Un jour, une jeune fille japonaise, à l’occasion d’un voyage scolaire à Kyoto ou d’un documentaire télévisé, découvre le monde merveilleux des geikos (le mot pour geisha dans le Kansai). Elle est fascinée par les jeunes maikos, leurs magnifiques kimonos, leur mode de vie et dès lors elle n’a plus qu’un désir, en devenir une elle aussi. Mais comment doit-elle s’y prendre pour réaliser son rêve ? Quelles sont les différentes étapes qui jalonneront sa formation ? Poulpy vous explique étape par étape comment des adolescentes embrassent une carrière dédiée aux arts traditionnels qui tient plus de la vocation que d’un métier.
Les maikos (舞妓 ‘jeune fille qui danse’) et geikos (芸妓 ‘enfant des arts’) de Kyoto sont les plus renommées du Japon car s’il existe des communautés de geishas dans d’autres villes (Tokyo, Nagoya, Akita, Kanazawa, Tokushima…) c’est dans l’ancienne capitale que la formation est restée la plus traditionnelle et rigoureuse.
La ville comporte cinq hanamachi ‘quartier-fleur’, plus ou moins étendus, jouissant d’une considération différente. Gion Kobu (le plus prestigieux), Kamishichiken (le plus ancien) et Pontocho sont les quartiers les plus réputés puis viennent Gion Higashi et Miyagawacho de moindre réputation car ces deux quartiers abritaient des établissements de prostitution lorsque cette dernière était légale.

(Liste extraite)

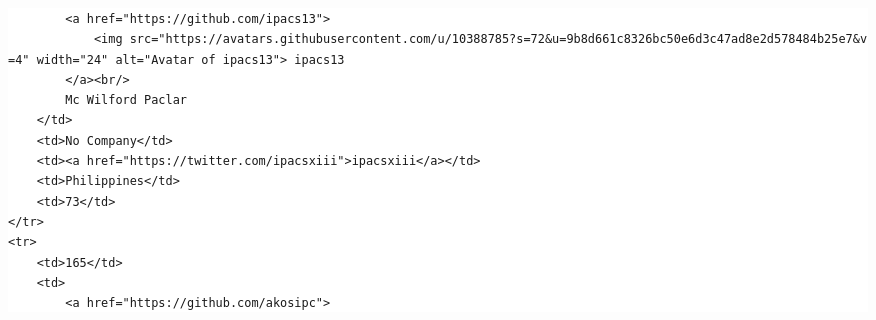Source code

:			<a href="https://github.com/ipacs13">
				<img src="https://avatars.githubusercontent.com/u/10388785?s=72&u=9b8d661c8326bc50e6d3c47ad8e2d578484b25e7&v=4" width="24" alt="Avatar of ipacs13"> ipacs13
			</a><br/>
			Mc Wilford Paclar
		</td>
		<td>No Company</td>
		<td><a href="https://twitter.com/ipacsxiii">ipacsxiii</a></td>
		<td>Philippines</td>
		<td>73</td>
	</tr>
	<tr>
		<td>165</td>
		<td>
			<a href="https://github.com/akosipc">
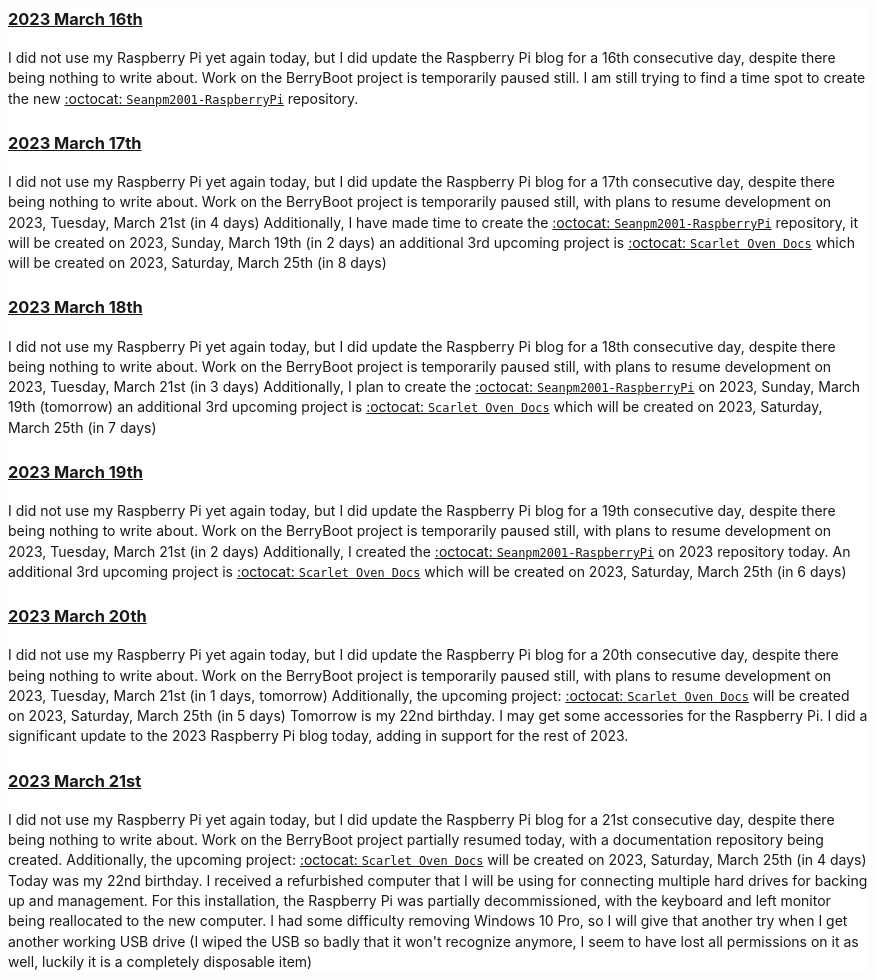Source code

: ### [2023 March 16th](#2023-March-16th)

I did not use my Raspberry Pi yet again today, but I did update the Raspberry Pi blog for a 16th consecutive day, despite there being nothing to write about. Work on the BerryBoot project is temporarily paused still. I am still trying to find a time spot to create the new [:octocat: `Seanpm2001-RaspberryPi`](https://github.com/seanpm2001/Seanpm2001-RaspberryPi/) repository.

### [2023 March 17th](#2023-March-17th)

I did not use my Raspberry Pi yet again today, but I did update the Raspberry Pi blog for a 17th consecutive day, despite there being nothing to write about. Work on the BerryBoot project is temporarily paused still, with plans to resume development on 2023, Tuesday, March 21st (in 4 days) Additionally, I have made time to create the [:octocat: `Seanpm2001-RaspberryPi`](https://github.com/seanpm2001/Seanpm2001-RaspberryPi/) repository, it will be created on 2023, Sunday, March 19th (in 2 days) an additional 3rd upcoming project is [:octocat: `Scarlet Oven Docs`](https://github.com/seanpm2001/Scarlet-Oven_Docs/) which will be created on 2023, Saturday, March 25th (in 8 days)

### [2023 March 18th](#2023-March-18th)

I did not use my Raspberry Pi yet again today, but I did update the Raspberry Pi blog for a 18th consecutive day, despite there being nothing to write about. Work on the BerryBoot project is temporarily paused still, with plans to resume development on 2023, Tuesday, March 21st (in 3 days) Additionally, I plan to create the [:octocat: `Seanpm2001-RaspberryPi`](https://github.com/seanpm2001/Seanpm2001-RaspberryPi/) on 2023, Sunday, March 19th (tomorrow) an additional 3rd upcoming project is [:octocat: `Scarlet Oven Docs`](https://github.com/seanpm2001/Scarlet-Oven_Docs/) which will be created on 2023, Saturday, March 25th (in 7 days)

### [2023 March 19th](#2023-March-19th)

I did not use my Raspberry Pi yet again today, but I did update the Raspberry Pi blog for a 19th consecutive day, despite there being nothing to write about. Work on the BerryBoot project is temporarily paused still, with plans to resume development on 2023, Tuesday, March 21st (in 2 days) Additionally, I created the [:octocat: `Seanpm2001-RaspberryPi`](https://github.com/seanpm2001/Seanpm2001-RaspberryPi/) on 2023 repository today. An additional 3rd upcoming project is [:octocat: `Scarlet Oven Docs`](https://github.com/seanpm2001/Scarlet-Oven_Docs/) which will be created on 2023, Saturday, March 25th (in 6 days)

### [2023 March 20th](#2023-March-20th)

I did not use my Raspberry Pi yet again today, but I did update the Raspberry Pi blog for a 20th consecutive day, despite there being nothing to write about. Work on the BerryBoot project is temporarily paused still, with plans to resume development on 2023, Tuesday, March 21st (in 1 days, tomorrow) Additionally, the upcoming project: [:octocat: `Scarlet Oven Docs`](https://github.com/seanpm2001/Scarlet-Oven_Docs/) will be created on 2023, Saturday, March 25th (in 5 days) Tomorrow is my 22nd birthday. I may get some accessories for the Raspberry Pi. I did a significant update to the 2023 Raspberry Pi blog today, adding in support for the rest of 2023.

### [2023 March 21st](#2023-March-21st)

I did not use my Raspberry Pi yet again today, but I did update the Raspberry Pi blog for a 21st consecutive day, despite there being nothing to write about. Work on the BerryBoot project partially resumed today, with a documentation repository being created. Additionally, the upcoming project: [:octocat: `Scarlet Oven Docs`](https://github.com/seanpm2001/Scarlet-Oven_Docs/) will be created on 2023, Saturday, March 25th (in 4 days) Today was my 22nd birthday. I received a refurbished computer that I will be using for connecting multiple hard drives for backing up and management. For this installation, the Raspberry Pi was partially decommissioned, with the keyboard and left monitor being reallocated to the new computer. I had some difficulty removing Windows 10 Pro, so I will give that another try when I get another working USB drive (I wiped the USB so badly that it won't recognize anymore, I seem to have lost all permissions on it as well, luckily it is a completely disposable item)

(D'après ces informations)
A. Expliquez en une à trois phrases pourquoi le texte fourni attribue une moindre réputation aux quartiers Gion Higashi et Miyagawacho.
B. Modifiez le passage du texte fourni qui va de « Les maikos (舞妓 » à « traditionnelle et rigoureuse. » en y remplaçant « rigoureuse » par « exigeante ».
La liste n'est pas utile ici.

(Solutions ci-dessous)
A. Gion Higashi et Miyagawacho ont une moindre réputation parce que ces deux quartiers abritaient des établissements de prostitution à l'époque où celle-ci était légale.

B.
Les maikos (舞妓 ‘jeune fille qui danse’) et geikos (芸妓 ‘enfant des arts’) de Kyoto sont les plus renommées du Japon car s’il existe des communautés de geishas dans d’autres villes (Tokyo, Nagoya, Akita, Kanazawa, Tokushima…) c’est dans l’ancienne capitale que la formation est restée la plus traditionnelle et exigeante.